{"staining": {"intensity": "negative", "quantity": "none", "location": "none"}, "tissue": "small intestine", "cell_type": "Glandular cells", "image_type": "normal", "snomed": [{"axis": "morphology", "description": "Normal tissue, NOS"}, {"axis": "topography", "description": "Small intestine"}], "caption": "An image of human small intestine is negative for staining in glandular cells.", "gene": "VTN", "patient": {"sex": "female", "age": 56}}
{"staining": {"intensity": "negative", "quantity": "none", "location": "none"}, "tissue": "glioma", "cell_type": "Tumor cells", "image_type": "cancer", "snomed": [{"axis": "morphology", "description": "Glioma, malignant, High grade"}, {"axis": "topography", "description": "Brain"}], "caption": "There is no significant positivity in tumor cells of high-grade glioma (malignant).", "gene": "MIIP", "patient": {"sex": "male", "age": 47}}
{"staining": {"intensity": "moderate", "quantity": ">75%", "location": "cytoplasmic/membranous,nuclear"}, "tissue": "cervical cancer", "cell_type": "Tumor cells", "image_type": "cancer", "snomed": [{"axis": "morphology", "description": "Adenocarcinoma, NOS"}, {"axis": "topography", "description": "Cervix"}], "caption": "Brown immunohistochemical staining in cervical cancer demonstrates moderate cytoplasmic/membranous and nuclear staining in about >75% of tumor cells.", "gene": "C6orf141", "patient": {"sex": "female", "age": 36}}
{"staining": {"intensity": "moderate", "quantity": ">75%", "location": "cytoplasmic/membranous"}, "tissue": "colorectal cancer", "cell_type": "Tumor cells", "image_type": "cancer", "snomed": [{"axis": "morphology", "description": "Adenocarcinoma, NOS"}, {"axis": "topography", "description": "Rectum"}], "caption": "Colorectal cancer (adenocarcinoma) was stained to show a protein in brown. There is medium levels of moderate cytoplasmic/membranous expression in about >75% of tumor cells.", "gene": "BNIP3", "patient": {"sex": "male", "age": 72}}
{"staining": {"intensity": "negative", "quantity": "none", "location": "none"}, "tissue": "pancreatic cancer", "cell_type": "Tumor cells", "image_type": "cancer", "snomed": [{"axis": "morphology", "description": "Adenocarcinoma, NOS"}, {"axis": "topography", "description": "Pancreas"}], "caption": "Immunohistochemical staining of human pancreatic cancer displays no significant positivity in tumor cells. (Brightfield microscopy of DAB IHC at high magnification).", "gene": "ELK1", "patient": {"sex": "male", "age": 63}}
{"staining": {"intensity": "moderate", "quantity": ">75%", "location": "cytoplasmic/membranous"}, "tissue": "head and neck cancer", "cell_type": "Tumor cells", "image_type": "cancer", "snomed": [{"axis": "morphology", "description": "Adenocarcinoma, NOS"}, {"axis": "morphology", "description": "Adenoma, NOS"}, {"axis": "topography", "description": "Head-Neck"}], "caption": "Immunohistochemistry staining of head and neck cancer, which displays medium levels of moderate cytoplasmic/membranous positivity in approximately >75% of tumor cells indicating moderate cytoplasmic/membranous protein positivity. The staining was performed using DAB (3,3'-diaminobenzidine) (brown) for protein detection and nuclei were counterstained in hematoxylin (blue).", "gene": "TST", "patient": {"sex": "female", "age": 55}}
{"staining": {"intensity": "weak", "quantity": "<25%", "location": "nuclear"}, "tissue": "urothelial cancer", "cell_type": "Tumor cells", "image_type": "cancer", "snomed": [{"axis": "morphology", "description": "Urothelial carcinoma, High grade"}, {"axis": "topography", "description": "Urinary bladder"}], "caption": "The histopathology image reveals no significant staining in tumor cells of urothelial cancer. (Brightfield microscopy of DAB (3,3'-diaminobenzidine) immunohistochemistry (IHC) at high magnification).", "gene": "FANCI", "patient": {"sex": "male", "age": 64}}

* [Work to complete] Could you retype every record above exactly as written?

* [Answer space]
{"staining": {"intensity": "negative", "quantity": "none", "location": "none"}, "tissue": "small intestine", "cell_type": "Glandular cells", "image_type": "normal", "snomed": [{"axis": "morphology", "description": "Normal tissue, NOS"}, {"axis": "topography", "description": "Small intestine"}], "caption": "An image of human small intestine is negative for staining in glandular cells.", "gene": "VTN", "patient": {"sex": "female", "age": 56}}
{"staining": {"intensity": "negative", "quantity": "none", "location": "none"}, "tissue": "glioma", "cell_type": "Tumor cells", "image_type": "cancer", "snomed": [{"axis": "morphology", "description": "Glioma, malignant, High grade"}, {"axis": "topography", "description": "Brain"}], "caption": "There is no significant positivity in tumor cells of high-grade glioma (malignant).", "gene": "MIIP", "patient": {"sex": "male", "age": 47}}
{"staining": {"intensity": "moderate", "quantity": ">75%", "location": "cytoplasmic/membranous,nuclear"}, "tissue": "cervical cancer", "cell_type": "Tumor cells", "image_type": "cancer", "snomed": [{"axis": "morphology", "description": "Adenocarcinoma, NOS"}, {"axis": "topography", "description": "Cervix"}], "caption": "Brown immunohistochemical staining in cervical cancer demonstrates moderate cytoplasmic/membranous and nuclear staining in about >75% of tumor cells.", "gene": "C6orf141", "patient": {"sex": "female", "age": 36}}
{"staining": {"intensity": "moderate", "quantity": ">75%", "location": "cytoplasmic/membranous"}, "tissue": "colorectal cancer", "cell_type": "Tumor cells", "image_type": "cancer", "snomed": [{"axis": "morphology", "description": "Adenocarcinoma, NOS"}, {"axis": "topography", "description": "Rectum"}], "caption": "Colorectal cancer (adenocarcinoma) was stained to show a protein in brown. There is medium levels of moderate cytoplasmic/membranous expression in about >75% of tumor cells.", "gene": "BNIP3", "patient": {"sex": "male", "age": 72}}
{"staining": {"intensity": "negative", "quantity": "none", "location": "none"}, "tissue": "pancreatic cancer", "cell_type": "Tumor cells", "image_type": "cancer", "snomed": [{"axis": "morphology", "description": "Adenocarcinoma, NOS"}, {"axis": "topography", "description": "Pancreas"}], "caption": "Immunohistochemical staining of human pancreatic cancer displays no significant positivity in tumor cells. (Brightfield microscopy of DAB IHC at high magnification).", "gene": "ELK1", "patient": {"sex": "male", "age": 63}}
{"staining": {"intensity": "moderate", "quantity": ">75%", "location": "cytoplasmic/membranous"}, "tissue": "head and neck cancer", "cell_type": "Tumor cells", "image_type": "cancer", "snomed": [{"axis": "morphology", "description": "Adenocarcinoma, NOS"}, {"axis": "morphology", "description": "Adenoma, NOS"}, {"axis": "topography", "description": "Head-Neck"}], "caption": "Immunohistochemistry staining of head and neck cancer, which displays medium levels of moderate cytoplasmic/membranous positivity in approximately >75% of tumor cells indicating moderate cytoplasmic/membranous protein positivity. The staining was performed using DAB (3,3'-diaminobenzidine) (brown) for protein detection and nuclei were counterstained in hematoxylin (blue).", "gene": "TST", "patient": {"sex": "female", "age": 55}}
{"staining": {"intensity": "weak", "quantity": "<25%", "location": "nuclear"}, "tissue": "urothelial cancer", "cell_type": "Tumor cells", "image_type": "cancer", "snomed": [{"axis": "morphology", "description": "Urothelial carcinoma, High grade"}, {"axis": "topography", "description": "Urinary bladder"}], "caption": "The histopathology image reveals no significant staining in tumor cells of urothelial cancer. (Brightfield microscopy of DAB (3,3'-diaminobenzidine) immunohistochemistry (IHC) at high magnification).", "gene": "FANCI", "patient": {"sex": "male", "age": 64}}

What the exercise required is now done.